Christian Internet Terror Watchdog Undaunted by Islamist Threats
by Allie Martin and Jenni Parker
February 10, 2005
(AgapePress) - A New Mexico homeless shelter director, who also writes for a Christian news service, claims he has been targeted for death by users of a radical Islamist website.Jeremy Reynalds is executive director of Joy Junction, a Christian emergency homeless shelter in Albuquerque. Also, as a freelance writer and private citizen who helps to monitor Internet terrorism, he has identified and helped shut down several websites operated by radical Muslim groups that advocate terrorist activity. That fact has secured him a "persona non grata" label among Islamic extremists -- perhaps one in particular.
Christian Wire Service (CWS) reports that just hours prior to the January 30 elections in Iraq, a jihadist terror site -- "www.mawsuat.com" -- was taken off-line by its U.S. Internet service provider after Reynalds alerted the ISP to the site's contents. Through the Federal Bureau of Investigations and other sources, the freelancer has since learned that his role in that site's demise has angered a number of jihadist radicals.
And now, a recent posting on a Houston, Texas-based website called Ansarnet has publicly blamed Reynalds for the shutdown of the site. A discussion on Ansarnet, started by the person who ran the now defunct "mawsuat.com," included the Christian writer's home address so that he could be "visited," a picture of him, a wish for his ribs to be broken, and prayers to Allah that his "fatty neck" be delivered to his enemies -- an apparent reference to decapitation.

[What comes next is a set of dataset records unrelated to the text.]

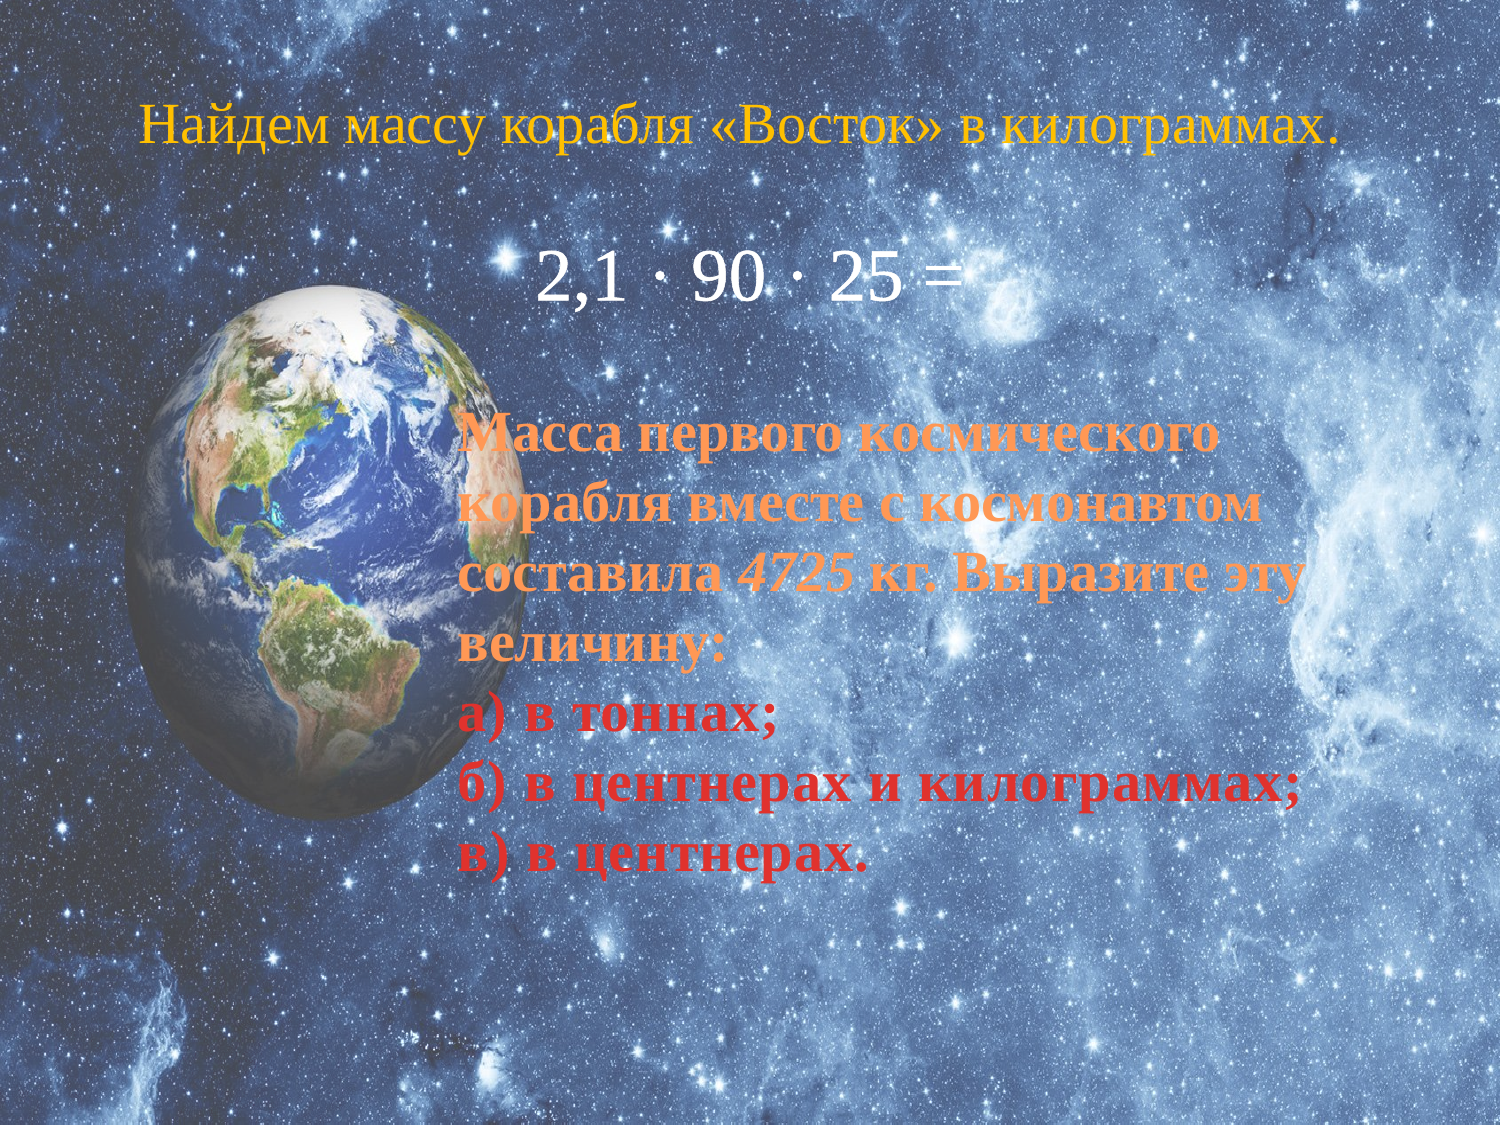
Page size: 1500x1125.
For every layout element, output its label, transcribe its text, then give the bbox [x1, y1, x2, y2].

text_box Масса первого космического корабля вместе с космонавтом составила 4725 кг. Выразите эту величину: а) в тоннах; б) в центнерах и килограммах; в) в центнерах. [442, 385, 1377, 890]
text_box Найдем массу корабля «Восток» в килограммах. 2,1 · 90 · 25 = [123, 78, 1376, 323]
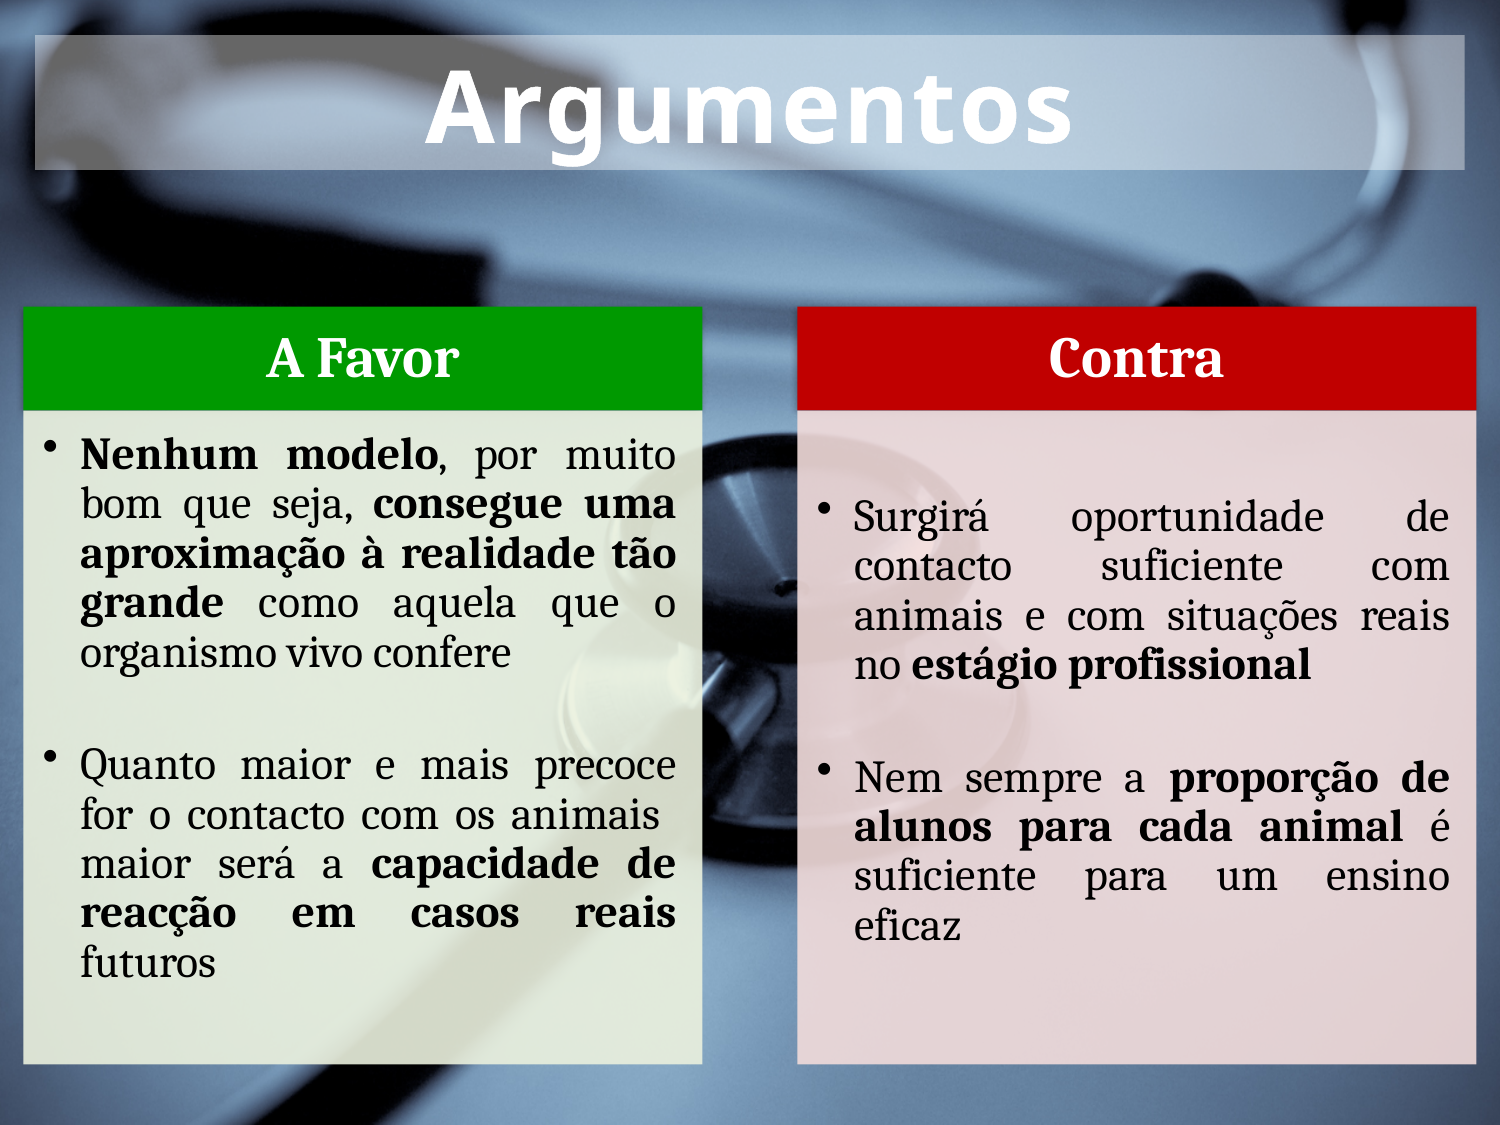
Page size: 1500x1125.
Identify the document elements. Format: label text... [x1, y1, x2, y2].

text_box Argumentos [35, 35, 1465, 170]
picture [0, 0, 1500, 1125]
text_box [23, 280, 1477, 1090]
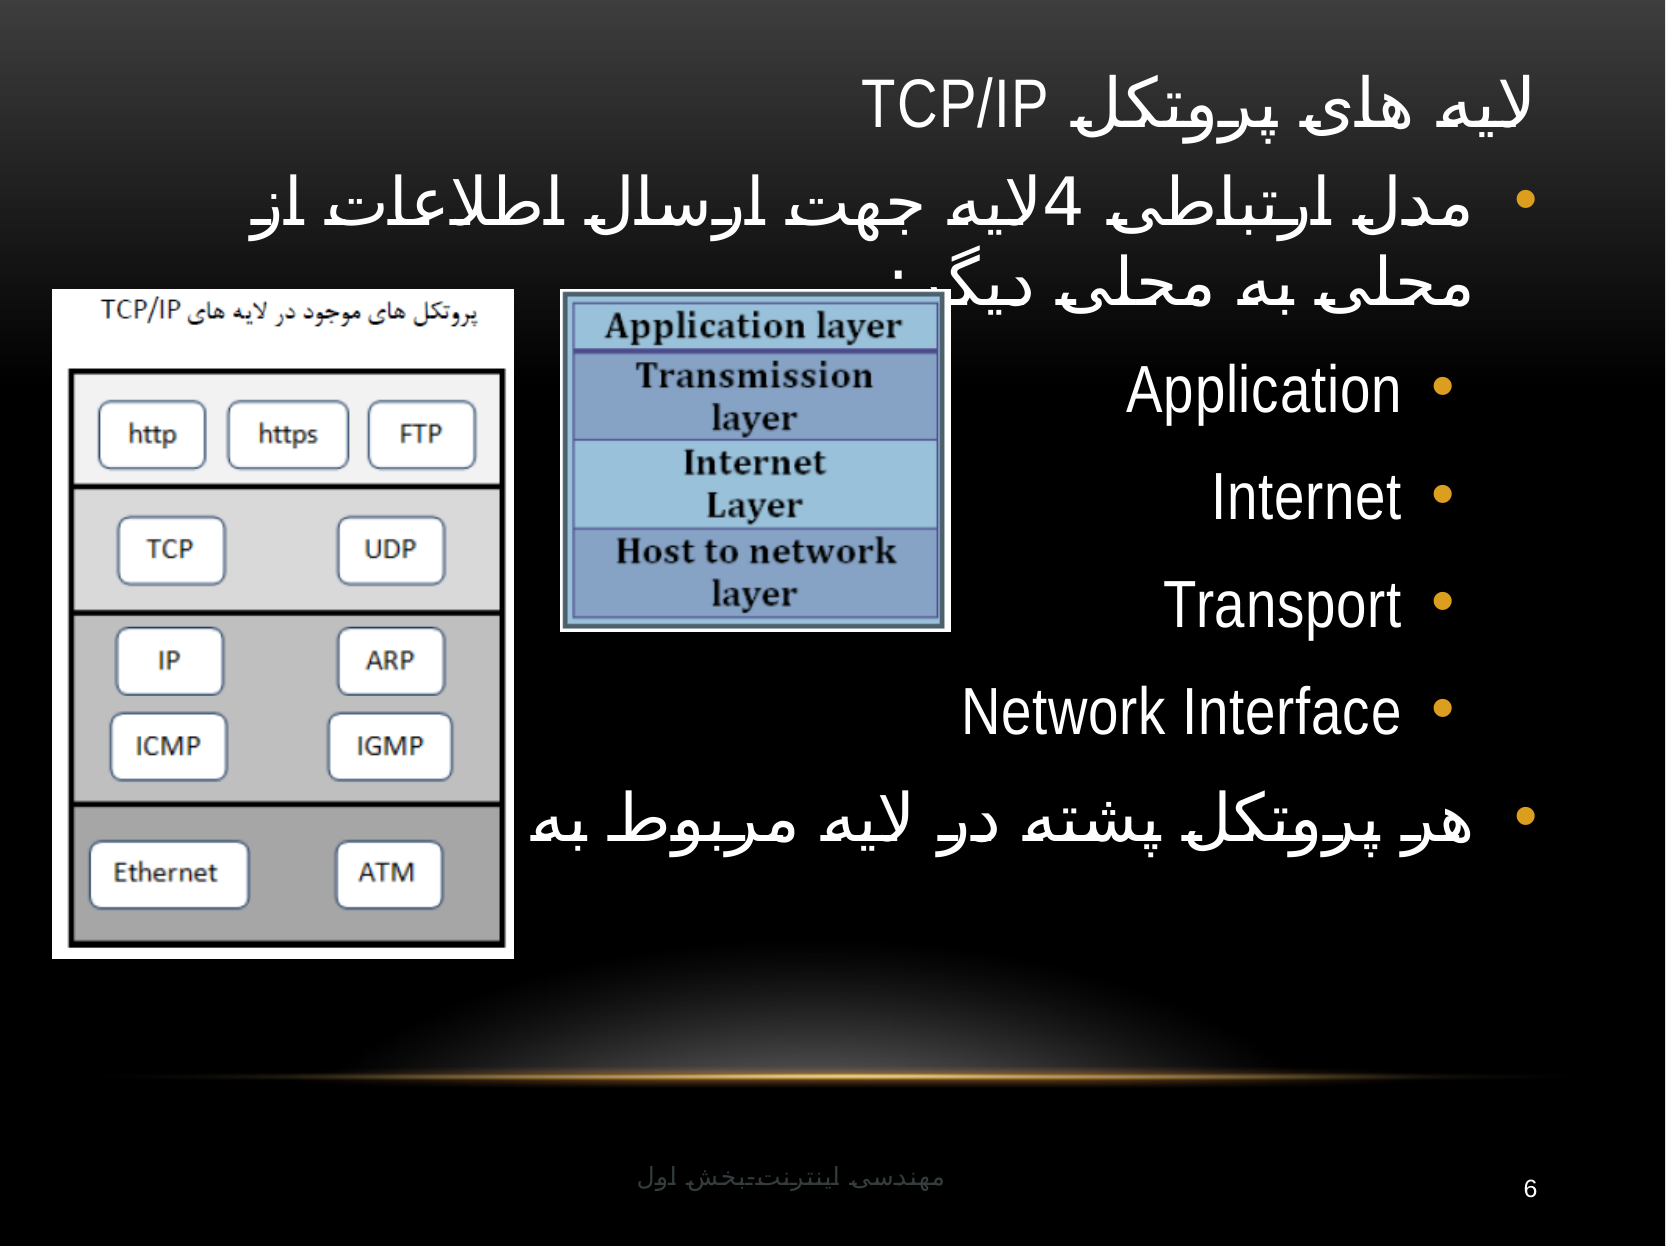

But Joy Junction's director insists he will not be intimidated. "We don't hate Islam. We don't hate Muslims," he explains, "but we do hate the doctrine and the philosophy of radical Islam, which hates Americans, hates Jews, hates the Bible -- hates everybody except themselves."
Another problem with radical Islam, Reynalds points out, is the uncompromising jihadist mindset that characterizes so many Muslim extremists. "They appear to be totally unwilling to accept any form of democratic philosophy at all," he says, "and totally unwilling to go along with anybody other than the people that they want to force to abide by their rules."
But Reynalds is determined that the Muslim extremist posting will not cause him to back down from the truth. "While it is a matter of concern to me, I just think that it really serves to show the sort of mindset that is behind radical Islamic sites," he says.
"It also serves to show me," Reynalds adds, "that I and the others who work with me are on the right track in what we're doing." For that reason, the Christian freelancer says he will continue speaking out, and he encourages more web users to report any instances of Internet terrorism they discover.
CWS reports that the entire Ansarnet website has recently been suspended. And, as a CNN.com writer notes in a February 8 article on tracking Internet terrorism, Jeremy Reynalds is "still at it."